A realistic sequence for a new page
Put together, here is what actually works when you publish something and want it found quickly:
- Publish the page with a real URL and make sure it returns 200, is not
noindex, and is not blocked in robots.txt. - Link to it from at least one page Google already crawls often (homepage, hub, recent post).
- Confirm it is in your sitemap with an accurate
lastmod. - Open Search Console, inspect the URL, and Request Indexing once.
- If Bing traffic matters to you, fire an IndexNow ping.
- Wait. For a healthy site, hours to a few days.

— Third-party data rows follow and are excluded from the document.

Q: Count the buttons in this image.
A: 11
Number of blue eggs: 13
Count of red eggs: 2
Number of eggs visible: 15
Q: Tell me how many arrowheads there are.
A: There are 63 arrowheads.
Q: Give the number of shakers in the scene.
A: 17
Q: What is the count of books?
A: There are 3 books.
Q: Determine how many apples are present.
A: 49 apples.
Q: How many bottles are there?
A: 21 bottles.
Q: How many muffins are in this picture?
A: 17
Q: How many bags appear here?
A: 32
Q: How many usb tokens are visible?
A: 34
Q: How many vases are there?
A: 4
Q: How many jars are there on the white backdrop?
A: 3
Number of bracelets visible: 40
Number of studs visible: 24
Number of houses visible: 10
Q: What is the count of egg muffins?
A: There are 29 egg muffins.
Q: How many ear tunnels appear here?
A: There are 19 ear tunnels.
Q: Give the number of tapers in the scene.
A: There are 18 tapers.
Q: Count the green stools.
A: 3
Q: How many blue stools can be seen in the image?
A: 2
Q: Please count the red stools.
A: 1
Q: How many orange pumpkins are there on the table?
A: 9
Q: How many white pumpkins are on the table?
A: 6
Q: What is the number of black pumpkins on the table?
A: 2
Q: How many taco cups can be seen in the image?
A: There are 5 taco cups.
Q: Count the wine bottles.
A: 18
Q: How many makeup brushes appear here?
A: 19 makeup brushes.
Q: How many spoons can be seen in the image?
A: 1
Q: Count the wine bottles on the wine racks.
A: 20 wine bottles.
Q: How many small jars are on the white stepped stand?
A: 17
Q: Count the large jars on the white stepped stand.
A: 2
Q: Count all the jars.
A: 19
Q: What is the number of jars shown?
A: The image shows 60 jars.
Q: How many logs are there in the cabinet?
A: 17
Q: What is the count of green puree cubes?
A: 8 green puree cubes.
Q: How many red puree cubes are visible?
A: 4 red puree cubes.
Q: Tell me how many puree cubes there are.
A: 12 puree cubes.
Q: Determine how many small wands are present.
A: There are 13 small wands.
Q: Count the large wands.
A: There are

Then check the Pages report, not to resubmit, but to see whether Google indexed it or parked it with a reason you need to fix.
Everything past that is content quality, which no submission tool can substitute for.
Frequently Asked Questions
How long does it take Google to index a new page?
For an established site with regular crawling, a new page linked from existing content and submitted via URL Inspection often indexes within hours to a few days. Brand-new sites with little crawl history can take weeks. There is no guaranteed time, because indexing includes a quality decision Google makes on its own schedule.
Does requesting indexing multiple times make it faster?
No. The Request Indexing button in Search Console is rate limited and effectively idempotent. One request puts the URL in a priority crawl queue. Additional requests on the same unchanged URL do not increase priority and can hit the daily cap for no benefit.
Will IndexNow get my page into Google?
No. Google does not consume IndexNow. The protocol notifies Bing, Yandex, and Seznam, so it can speed up indexing in those engines, but it has no effect on Google's index. Treat IndexNow as a Bing accelerant, not a Google one.
Why is my page crawled but still not indexed?
"Crawled - currently not indexed" is a quality signal, not a discovery problem. Google found and fetched the page but decided it was not worth adding, usually because it is thin, near-duplicate of another page, or offers little the index does not already have. Improving the page is the fix, not resubmitting it. The page not indexed guide walks through each reason.
Do sitemaps force Google to index every URL in them?
No. A sitemap is a discovery hint that tells Google which URLs exist and when they changed. Google still applies its own quality and crawl-budget decisions to each one. A URL can be in your sitemap and never get indexed if Google judges it not worth keeping.